Improving Opinion-Traget Extraction with Character-Level Word Embeddings

Research code for the paper "Improving Opinion-Traget Extraction with Character-Level Word Embeddings", to be published at the workshop on "Subword and Character LEvel Models in NLP" at the EMNLP 2017 (https://sites.google.com/view/sclem2017/home)

Abstract

Fine-grained sentiment analysis is receiving increasing attention in recent years. Extracting opinion target expressions (OTE) in reviews is often an important step in fine-grained, aspect-based sentiment analysis. Retrieving this information from user-generated text, however, can be difficult. Customer reviews, for instance, are prone to contain misspelled words and are difficult to process due to their domain-specific language. In this work, we investigate whether character-level models can improve the performance for the identification of opinion target expressions.
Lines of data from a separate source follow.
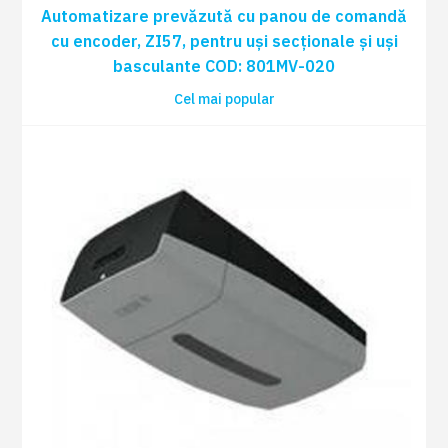
Card plug-in cu frecvență radio COD:
Automatizare prevăzută cu panou de comandă
1 BUC
001AF43S
cu encoder, ZI57, pentru uși secționale și uși
basculante COD: 801MV-020
Cel mai popular
1 BUC
Antena radio COD: 001TOP-A433N
Radiocomandă TOP44RBN 433,92 MHZ
0 BUC
cod dinamic (rollling) albastru deschis
COD: 806TS-0270
0 BUC
Cablu antena L=5m COD: 001TOP-RG58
We integrate information about the character structure of a word into a sequence labeling system using character-level word embeddings and show their positive impact on the system's performance. Specifically, we obtain an increase by 3.3 points F1-score with respect to our baseline model. In further experiments, we reveal encoded character patterns of the learned embeddings and give a nuanced view of the performance differences of both models.

Paper

The Paper can be found here: https://pub.uni-bielefeld.de/publication/2913711 and https://arxiv.org/abs/1709.06317

Bibtex:

@InProceedings{jebbara-cimiano:2017:SCLeM,
  author    = {Jebbara, Soufian  and  Cimiano, Philipp},
  title     = {Improving Opinion-Target Extraction with Character-Level Word Embeddings},
  booktitle = {Proceedings of the First Workshop on Subword and Character Level Models in NLP},
  month     = {September},
  year      = {2017},
  address   = {Copenhagen, Denmark},
  publisher = {Association for Computational Linguistics},
  pages     = {159--167},
  url       = {http://www.aclweb.org/anthology/W17-4124},
  doi       = {10.18653/v1/W17-4124}
}

The Code

The code is still in rough shape. I try to clean it soon. If you have any qeustion, send me a message on Github or an email.

Dependencies

Keras (Version 1.2.0)
NLPUtils https://github.com/sjebbara/NLPUtils (Commit a4a506af653e119385d096a9e26ddfbc42de93ac)
Theano
sklearn
unidecode